How the Geometric Calculus Resolves the Ordering Ambiguity of Quantum Theory in Curved Space

TL;DR

This paper demonstrates that geometric calculus based on Clifford Algebra naturally resolves the ordering ambiguity in defining the Hamiltonian for a quantum particle in curved space, ensuring Hermiticity and classical correspondence.

Contribution

It introduces a geometric calculus approach that unambiguously defines the Hamiltonian and momentum operators in curved space quantum mechanics, eliminating ordering ambiguities.

Findings

Hamiltonian is the D'Alembert operator in curved space

Momentum operator is Hermitian and self-adjoint

Expectation values follow classical geodesics

Abstract

The long standing problem of the ordering ambiguity in the definition of the Hamilton operator for a point particle in curved space is naturally resolved by using the powerful geometric calculus based on Clifford Algebra.

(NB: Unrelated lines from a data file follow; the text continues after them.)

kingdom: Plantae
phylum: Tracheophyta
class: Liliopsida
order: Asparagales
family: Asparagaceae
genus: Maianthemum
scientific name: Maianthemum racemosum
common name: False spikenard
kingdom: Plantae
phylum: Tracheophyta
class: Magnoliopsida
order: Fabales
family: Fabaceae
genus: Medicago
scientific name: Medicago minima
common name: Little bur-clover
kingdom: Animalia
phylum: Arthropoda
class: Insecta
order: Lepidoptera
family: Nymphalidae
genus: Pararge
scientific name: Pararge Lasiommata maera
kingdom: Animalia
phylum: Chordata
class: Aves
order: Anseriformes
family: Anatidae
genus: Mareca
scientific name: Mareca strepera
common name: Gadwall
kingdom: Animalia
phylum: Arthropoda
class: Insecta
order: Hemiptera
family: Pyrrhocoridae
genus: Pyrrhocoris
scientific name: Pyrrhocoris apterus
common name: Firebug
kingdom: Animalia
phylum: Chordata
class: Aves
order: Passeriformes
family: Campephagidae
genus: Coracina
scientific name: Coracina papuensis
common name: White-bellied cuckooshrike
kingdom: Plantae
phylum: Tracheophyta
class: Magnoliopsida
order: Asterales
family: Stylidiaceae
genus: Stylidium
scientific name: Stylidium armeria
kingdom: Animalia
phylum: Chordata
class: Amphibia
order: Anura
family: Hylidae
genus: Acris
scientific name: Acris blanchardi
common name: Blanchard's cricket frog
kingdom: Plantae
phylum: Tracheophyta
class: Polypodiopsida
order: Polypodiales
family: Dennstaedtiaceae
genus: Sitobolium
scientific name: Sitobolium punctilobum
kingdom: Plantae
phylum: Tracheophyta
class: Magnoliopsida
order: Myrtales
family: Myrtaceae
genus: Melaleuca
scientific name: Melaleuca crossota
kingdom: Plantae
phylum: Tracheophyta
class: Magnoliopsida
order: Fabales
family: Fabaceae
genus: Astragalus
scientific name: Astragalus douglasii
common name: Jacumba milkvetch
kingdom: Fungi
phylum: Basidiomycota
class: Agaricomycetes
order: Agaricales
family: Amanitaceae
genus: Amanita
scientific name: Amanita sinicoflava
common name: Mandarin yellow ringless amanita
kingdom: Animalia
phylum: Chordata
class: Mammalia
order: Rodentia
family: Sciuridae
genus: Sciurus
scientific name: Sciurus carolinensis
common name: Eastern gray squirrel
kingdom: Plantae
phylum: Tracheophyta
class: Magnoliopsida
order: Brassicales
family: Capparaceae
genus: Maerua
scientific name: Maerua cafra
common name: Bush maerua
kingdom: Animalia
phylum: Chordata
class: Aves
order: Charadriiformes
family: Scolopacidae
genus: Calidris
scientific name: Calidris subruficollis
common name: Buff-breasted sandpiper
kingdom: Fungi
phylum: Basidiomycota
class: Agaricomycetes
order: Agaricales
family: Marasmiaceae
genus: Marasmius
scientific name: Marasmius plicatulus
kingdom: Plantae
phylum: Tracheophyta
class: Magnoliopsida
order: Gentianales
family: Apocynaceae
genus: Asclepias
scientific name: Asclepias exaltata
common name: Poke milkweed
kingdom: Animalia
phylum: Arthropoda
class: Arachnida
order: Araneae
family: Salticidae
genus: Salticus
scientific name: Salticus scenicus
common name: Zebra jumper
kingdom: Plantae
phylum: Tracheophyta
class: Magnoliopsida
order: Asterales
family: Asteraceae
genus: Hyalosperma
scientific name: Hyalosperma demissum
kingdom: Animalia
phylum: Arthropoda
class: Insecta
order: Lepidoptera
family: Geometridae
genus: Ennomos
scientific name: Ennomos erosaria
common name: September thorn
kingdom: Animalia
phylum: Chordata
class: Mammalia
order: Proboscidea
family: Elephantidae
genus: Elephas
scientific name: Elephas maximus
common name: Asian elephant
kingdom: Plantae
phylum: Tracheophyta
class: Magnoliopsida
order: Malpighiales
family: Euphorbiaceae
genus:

The momentum operator is defined to be the vector derivative (the gradient) multiplied by $-i$; it can be expanded in terms of basis vectors $\gamma_\mu$ as $p = -i \gamma^\mu \p_\mu$. The product of two such operators is unambiguous, and such is the Hamiltonian which is just the D'Alambert operator in curved space; the curvature scalar term is not present in the Hamiltonian if we confine our consideration to scalar wave functions only. It is also shown that $p$ is Hermitian and self-adjoint operator: the presence of the basis vectors $\gamma^\mu$ compensates the presence of $\sqrt{|g|}$ in the matrix elements and in the scalar product. The expectation value of such operator follows the classical geodetic line.